Mortgage markets gained last week, picking up momentum into the weekend. Global demand for mortgage-backed bonds helped push mortgage rates to new lows, and closing costs eased somewhat, too.
According to Freddie Mac’s weekly mortgage rate survey, the average 30-year fixed rate mortgage rate fell to 3.89% nationwide. In order to get access to 3.89% mortgage rates, Freddie Mac said, mortgage applicants should expect to pay a full set of closing costs plus 0.7 discount points.
1 discount point is equal to 1 percent of your loan size.

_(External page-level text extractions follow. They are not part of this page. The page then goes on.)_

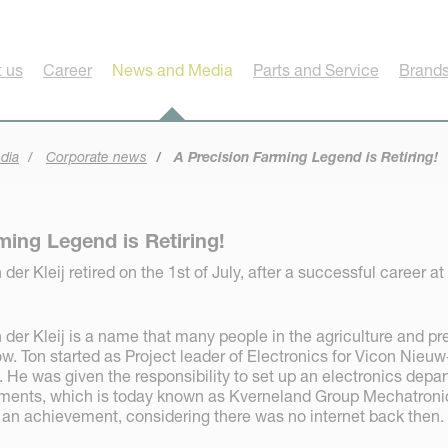
 us
Career
News and Media
Parts and Service
Brands
dia
Corporate news
A Precision Farming Legend is Retiring!
ming Legend is Retiring!
der Kleij retired on the 1st of July, after a successful career at
 der Kleij is a name that many people in the agriculture and pr
. Ton started as Project leader of Electronics for Vicon Nieuw
 He was given the responsibility to set up an electronics depa
lements, which is today known as Kverneland Group Mechatroni
 an achievement, considering there was no internet back then.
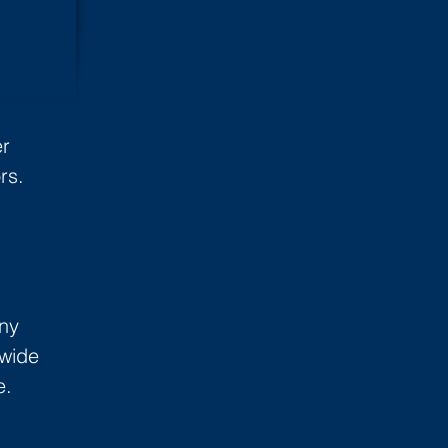
er
rs.
ny
 wide
e.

Loans with “low closing costs” or “no closing costs” will be at higher rates than Freddie Mac’s published, average rate.
The biggest reason why mortgage rates fell last week is because — once more — concerns over European sovereign debt resurfaced on Wall Street. This has been an ongoing story for more than a year, and one that won’t likely end soon.
Several Eurozone nations saw their respective credit ratings downgraded last week, a move that sparked safe haven buying of U.S. mortgage bonds. France was stripped of its top credit rating. Slovakia, Italy and Austria were each downgraded, too.
Markets were also influenced by a conflict between Greece’s creditor banks and the nation-state’s government. The breakdown in talks increases the likelihood of the Eurozone’s first sovereign default.
Meanwhile, domestically, in-line Retail Sales figures and rising consumer confidence helped to prop up the U.S. dollar, a move that’s linked to lower mortgage rates.
This week, the markets were closed for the federal holiday Monday, and re-open Tuesday without much data on which to trade. Several inflationary reports are set for release including the Producer Price Index and the Consumer Price Index; and, in housing-related data, we’ll see the Housing Starts report and Existing Home Sales figures for December.
Expect mortgage rates to follow the Eurozone story this week. Pessimism and weak data will be good for mortgage rates nationwide. Strength will lead mortgage rates higher.
If you’re still floating a mortgage rate or have otherwise yet to lock, mortgage rates are lower than they’ve been in history. It’s an ideal time to make aan interest rate commitment.